At the moment what concerns me is not the functionality of LogMeIn, which seems about as good as any other remote access software I've used, but the fact that LogMeIn is often the scammer's choice for accessing and compromising the systems of unsuspecting users. The LogMeIn folks do business with these people. Do they have no responsibility for how their product is misused? See here: http://www.troyhunt.com/2012/06/how-logmein-is-enabling-scammers-to.html
They don't. The only way to decrypt the password was to attack the users' storing it locally. The martivigo.com report details this (a good read). Any password stored locally is vulnerable.
That's the report I was referring to. Where in it does it say a user's LastPass password can be obtained from LastPass?
And how can any company prevent that without making their software too restrictive for the general public? Sure let's blame the tool, not the user. And please don't make nonsensical claims devoid of proof like LogMeIn actually doing business with scammers.
And Linux is the OS of choice. Ban Linux! And Windows is typically the target. Let's ban Windows! We'll all be like that author who uses DOS still.
The point of LastPass is that you can remember one password and therefore don't have to store it. My LastPass password is in my head and in my fireproof double-locked safe in case something goes wrong with my head.
Did you read the article that I linked to? The article implies that LogMeIn is complicit with the scammers. The article is making that claim, not me. Perhaps you could comment on what the article states?
Because you inferred does not mean he implied. It is one guy's opinion, based on his complaints not causing an immediate, visible fix in his admittedly narrow view. He's only complained that they must 'do something'. He hasn't pointed to a problem anyone can fix. You can't fix the social engineering attack surface with technical means. LogMeIn isn't 'complicit' in anything to do with regards to persons letting a total stranger connect to their computer and the author hasn't suggested such.
Like @Rolo42 said, the article did not conclusively prove anything other than it is the author's opinion. And even he did not state LogMeIn is doing business with scammers.
As I understand it I am very secure even if some hacker know my master password since I use two factor authentication (Transact) and only allow two physical computers to even log in to lastpass without the second verification. My home and my work computer are the only ones that are allowed to login without the second authentication. I even have the option in my browser plugin in my main browser at home to remember the password so I am always logged in to lastpass when the browser starts.. As I see it the only way for someone to use my lastpass, even if he knows my master password, is to sit at some of my desktops that I have allowed. As I see it I can even login with the two factor authentication on a random internet café and let eventual keyloggers steal my master password and I will be safe after I have logged out from the internet café computer.
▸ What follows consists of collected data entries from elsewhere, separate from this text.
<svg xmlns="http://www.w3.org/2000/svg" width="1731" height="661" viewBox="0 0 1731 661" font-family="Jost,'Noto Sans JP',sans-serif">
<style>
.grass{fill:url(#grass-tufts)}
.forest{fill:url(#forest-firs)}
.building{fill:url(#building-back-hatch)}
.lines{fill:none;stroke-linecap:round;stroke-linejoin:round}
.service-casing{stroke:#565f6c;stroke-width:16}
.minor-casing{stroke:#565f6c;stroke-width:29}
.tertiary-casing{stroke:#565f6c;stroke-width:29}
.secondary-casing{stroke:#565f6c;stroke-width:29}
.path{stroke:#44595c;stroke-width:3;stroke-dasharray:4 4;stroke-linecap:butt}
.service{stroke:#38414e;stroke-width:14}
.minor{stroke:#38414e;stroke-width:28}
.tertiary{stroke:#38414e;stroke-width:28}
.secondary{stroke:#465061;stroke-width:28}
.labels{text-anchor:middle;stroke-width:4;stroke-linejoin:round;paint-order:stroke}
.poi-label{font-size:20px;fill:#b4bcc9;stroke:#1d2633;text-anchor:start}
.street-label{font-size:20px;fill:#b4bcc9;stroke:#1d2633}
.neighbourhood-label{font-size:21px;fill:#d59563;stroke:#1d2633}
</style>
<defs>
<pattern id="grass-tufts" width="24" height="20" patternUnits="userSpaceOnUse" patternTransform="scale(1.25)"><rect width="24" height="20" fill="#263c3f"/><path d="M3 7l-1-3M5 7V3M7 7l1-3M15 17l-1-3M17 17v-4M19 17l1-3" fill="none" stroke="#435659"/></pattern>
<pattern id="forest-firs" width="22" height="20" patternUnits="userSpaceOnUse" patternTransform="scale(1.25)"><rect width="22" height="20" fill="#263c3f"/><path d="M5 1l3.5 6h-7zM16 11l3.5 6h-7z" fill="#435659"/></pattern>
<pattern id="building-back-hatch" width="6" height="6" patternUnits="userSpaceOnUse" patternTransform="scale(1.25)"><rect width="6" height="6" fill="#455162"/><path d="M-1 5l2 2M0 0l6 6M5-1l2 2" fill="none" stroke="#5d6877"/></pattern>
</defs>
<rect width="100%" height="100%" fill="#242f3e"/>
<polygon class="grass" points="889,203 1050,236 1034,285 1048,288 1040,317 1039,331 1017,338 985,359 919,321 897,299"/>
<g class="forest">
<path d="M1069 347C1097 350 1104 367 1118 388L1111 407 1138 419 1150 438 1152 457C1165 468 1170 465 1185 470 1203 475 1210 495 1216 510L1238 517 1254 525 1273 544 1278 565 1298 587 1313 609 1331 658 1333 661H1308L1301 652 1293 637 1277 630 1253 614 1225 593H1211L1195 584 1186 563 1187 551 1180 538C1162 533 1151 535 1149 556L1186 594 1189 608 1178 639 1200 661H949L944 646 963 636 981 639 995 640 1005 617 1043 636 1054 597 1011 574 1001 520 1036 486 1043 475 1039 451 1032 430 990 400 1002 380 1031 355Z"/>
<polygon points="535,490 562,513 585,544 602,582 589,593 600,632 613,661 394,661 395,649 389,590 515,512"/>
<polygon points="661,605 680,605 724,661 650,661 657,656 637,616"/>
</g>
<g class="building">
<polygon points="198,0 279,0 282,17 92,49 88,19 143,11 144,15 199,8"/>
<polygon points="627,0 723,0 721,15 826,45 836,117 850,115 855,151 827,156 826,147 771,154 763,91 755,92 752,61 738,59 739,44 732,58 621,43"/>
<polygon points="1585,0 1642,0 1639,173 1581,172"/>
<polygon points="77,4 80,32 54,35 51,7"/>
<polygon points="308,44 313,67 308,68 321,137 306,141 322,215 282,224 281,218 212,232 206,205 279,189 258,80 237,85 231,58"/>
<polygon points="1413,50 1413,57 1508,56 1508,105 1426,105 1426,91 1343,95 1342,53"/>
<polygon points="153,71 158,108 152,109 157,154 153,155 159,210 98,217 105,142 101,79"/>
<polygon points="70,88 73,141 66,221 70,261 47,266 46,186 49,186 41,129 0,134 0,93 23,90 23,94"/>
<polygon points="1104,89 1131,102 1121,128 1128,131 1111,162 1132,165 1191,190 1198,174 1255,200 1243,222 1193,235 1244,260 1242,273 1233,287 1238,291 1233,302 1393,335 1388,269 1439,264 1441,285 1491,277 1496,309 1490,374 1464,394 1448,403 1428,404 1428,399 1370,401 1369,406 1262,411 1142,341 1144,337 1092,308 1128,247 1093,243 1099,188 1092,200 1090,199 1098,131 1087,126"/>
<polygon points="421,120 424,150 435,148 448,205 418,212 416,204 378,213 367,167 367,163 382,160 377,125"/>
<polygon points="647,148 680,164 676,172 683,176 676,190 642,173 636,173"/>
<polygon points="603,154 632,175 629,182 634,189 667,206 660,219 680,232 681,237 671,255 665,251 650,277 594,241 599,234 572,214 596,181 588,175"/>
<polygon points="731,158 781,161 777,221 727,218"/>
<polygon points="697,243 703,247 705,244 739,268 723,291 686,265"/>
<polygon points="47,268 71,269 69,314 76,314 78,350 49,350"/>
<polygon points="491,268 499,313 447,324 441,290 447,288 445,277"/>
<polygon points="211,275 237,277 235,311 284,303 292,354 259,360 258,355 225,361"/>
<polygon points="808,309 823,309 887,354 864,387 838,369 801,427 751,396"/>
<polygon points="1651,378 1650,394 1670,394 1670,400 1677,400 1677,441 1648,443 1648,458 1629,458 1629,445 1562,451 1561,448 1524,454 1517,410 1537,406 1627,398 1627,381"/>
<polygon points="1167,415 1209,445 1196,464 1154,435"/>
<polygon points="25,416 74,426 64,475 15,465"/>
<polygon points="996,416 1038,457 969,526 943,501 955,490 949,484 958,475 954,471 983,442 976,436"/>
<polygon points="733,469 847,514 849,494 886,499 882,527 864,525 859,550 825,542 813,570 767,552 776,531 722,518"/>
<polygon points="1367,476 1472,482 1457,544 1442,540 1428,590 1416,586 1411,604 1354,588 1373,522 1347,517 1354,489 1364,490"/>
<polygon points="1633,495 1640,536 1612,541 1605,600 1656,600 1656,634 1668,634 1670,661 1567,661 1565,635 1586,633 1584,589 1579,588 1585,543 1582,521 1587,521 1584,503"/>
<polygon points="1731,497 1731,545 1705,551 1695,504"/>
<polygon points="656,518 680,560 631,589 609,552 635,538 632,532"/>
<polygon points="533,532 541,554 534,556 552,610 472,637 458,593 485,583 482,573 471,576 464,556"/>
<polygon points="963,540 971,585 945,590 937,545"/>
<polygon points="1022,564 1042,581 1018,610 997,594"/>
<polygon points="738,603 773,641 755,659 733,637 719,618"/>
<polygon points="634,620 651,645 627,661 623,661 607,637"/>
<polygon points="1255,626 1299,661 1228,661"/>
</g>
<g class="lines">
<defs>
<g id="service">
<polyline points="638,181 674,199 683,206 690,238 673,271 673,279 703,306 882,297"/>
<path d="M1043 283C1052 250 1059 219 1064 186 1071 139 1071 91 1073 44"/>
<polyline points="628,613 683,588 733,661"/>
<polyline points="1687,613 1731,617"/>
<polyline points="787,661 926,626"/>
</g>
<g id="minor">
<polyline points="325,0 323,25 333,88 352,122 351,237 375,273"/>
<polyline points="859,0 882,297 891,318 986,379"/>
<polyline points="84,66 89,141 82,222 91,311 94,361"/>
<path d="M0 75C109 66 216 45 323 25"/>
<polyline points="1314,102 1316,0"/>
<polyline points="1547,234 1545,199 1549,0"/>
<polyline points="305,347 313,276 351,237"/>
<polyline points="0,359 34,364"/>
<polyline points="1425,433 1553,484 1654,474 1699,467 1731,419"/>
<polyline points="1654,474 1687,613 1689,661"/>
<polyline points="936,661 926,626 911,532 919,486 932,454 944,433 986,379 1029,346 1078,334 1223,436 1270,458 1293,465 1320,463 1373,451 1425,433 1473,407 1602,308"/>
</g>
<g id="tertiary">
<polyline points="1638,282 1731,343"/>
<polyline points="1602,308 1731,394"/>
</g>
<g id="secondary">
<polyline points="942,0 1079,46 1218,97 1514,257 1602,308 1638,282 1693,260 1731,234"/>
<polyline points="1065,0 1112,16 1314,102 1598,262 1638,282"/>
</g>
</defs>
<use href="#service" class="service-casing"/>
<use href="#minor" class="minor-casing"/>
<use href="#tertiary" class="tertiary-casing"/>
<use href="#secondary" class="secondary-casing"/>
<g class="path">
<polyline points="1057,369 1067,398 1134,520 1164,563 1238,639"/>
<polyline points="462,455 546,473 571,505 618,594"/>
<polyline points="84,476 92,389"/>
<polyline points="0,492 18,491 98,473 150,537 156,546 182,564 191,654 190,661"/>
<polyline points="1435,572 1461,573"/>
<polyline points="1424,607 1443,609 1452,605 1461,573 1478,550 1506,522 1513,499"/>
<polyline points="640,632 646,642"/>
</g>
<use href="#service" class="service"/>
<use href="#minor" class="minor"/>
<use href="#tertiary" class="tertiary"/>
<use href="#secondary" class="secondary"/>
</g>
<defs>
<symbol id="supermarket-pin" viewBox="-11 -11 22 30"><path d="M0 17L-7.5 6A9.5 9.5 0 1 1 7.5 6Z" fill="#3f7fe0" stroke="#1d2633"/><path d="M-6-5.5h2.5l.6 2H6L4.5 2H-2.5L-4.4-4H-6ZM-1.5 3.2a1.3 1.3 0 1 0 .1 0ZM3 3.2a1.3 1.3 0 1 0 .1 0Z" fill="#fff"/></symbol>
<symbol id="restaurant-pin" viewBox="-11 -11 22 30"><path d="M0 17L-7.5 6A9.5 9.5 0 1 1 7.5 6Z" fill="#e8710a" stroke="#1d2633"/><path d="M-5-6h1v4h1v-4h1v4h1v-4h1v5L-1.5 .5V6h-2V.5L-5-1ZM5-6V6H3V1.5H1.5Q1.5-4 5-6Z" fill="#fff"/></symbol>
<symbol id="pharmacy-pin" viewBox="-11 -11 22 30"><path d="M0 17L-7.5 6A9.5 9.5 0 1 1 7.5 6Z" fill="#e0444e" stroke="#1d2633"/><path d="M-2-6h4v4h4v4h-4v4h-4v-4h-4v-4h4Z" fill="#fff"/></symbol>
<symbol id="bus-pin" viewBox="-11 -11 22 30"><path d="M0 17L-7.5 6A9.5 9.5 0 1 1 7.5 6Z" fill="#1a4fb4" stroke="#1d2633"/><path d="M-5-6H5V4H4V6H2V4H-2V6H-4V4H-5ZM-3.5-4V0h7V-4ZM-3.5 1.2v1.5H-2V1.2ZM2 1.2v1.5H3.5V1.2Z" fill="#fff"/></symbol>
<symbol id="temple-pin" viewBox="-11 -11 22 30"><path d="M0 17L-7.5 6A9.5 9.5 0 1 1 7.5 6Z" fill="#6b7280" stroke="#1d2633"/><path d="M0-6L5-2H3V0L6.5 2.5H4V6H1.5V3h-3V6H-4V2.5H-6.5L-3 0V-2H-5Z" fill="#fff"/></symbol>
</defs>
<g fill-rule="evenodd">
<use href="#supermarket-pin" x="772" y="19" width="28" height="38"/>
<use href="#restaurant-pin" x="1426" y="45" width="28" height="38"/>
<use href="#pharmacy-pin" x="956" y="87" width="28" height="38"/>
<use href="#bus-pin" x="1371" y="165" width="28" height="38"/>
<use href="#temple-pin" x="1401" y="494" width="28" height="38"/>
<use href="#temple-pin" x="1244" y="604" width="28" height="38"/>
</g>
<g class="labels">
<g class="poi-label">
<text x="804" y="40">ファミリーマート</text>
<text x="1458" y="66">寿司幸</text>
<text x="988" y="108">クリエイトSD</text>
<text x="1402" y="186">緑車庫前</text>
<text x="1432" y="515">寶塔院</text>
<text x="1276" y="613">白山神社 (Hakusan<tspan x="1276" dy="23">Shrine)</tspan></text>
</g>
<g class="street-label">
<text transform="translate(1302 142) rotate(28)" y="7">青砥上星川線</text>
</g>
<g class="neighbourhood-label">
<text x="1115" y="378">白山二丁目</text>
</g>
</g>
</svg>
Am I right?
Not if that hacker is also able to steal your blob from the LastPass servers. 2FA no longer plays a role then...
That translated means, if they have physically your database of passwords then they can decrypt it locally with the master password. So if an hacker has your master password, first it need to crack the 2FA to be able to access the second server where your database is stored and hack this one. Ah, I forgot that they may need to spoof your location and/or the unique ID of your registered devices as, since some months, lastpass will reject calls if not from your devices/location. Paradoxically its easier to hack a typical password software that stores all the information locally.
As the article stated, that was fixed (they were able to get your QR code to add your account to their 2FA device...which would lock you out of your account if you didn't already have 2FA enabled). Until such time, that was a vulnerability. 2FA, like any security mechanism, isn't 100% 100% of the time.
We need another pole. I would love to know how many users will move away from Lastpass or stay as result of this acquisition. I have no clue about the Logmein debacle etc, and after reading all the comments on the lastpass blogs, 99% are against this buyout. So im at a loss as to what to do. Stay with lastpass or move onto Keepass or Sticky Passwords. Either way, I think its best to explore other options nonetheless.
Never said it was not working great. However will it be the case tomorrow, is to me a cause for concern and for a lot of people.
I have never heard of this "logmein" before, but reading about it on the net doesnt give good vibes. If this purchase of Lastpass has any consequences that I dont like, or that peoples worries shows to be true and not FUD, I wont hesitate to end my Premium account and look for something else. Before Lastpass, back in 2009, I was a Roboform user and might try that again if necessary. I dont mind paying for a good software.
"I also wonder why they decided to buy this service" Their YTD gains and the internet of things group. Senior Executives From Under Armour and Symmons Industries Join LogMeIn's Xively IOT Advisory Board http://markets.ask.com/ask/quote?Symbol=537:3695053
Almost blind herd-like behaviour seen here of all places... Guess we should prove LogMeIn is innocent instead of the other way around.
In the event that I suddenly need to completely get rid of LastPass I have an export of all data locked away in a safe. If my info is that important that someone is going to break in with the equipment to remove an old iron safe from my house then have at it (I must be more important that I had originally thought). In the meantime I'll keep using LastPass until I see how everything plays out. Maybe we should pool our money, find a secure data center, hire the LastPass employees when LogMeIn fires them, and create our own company.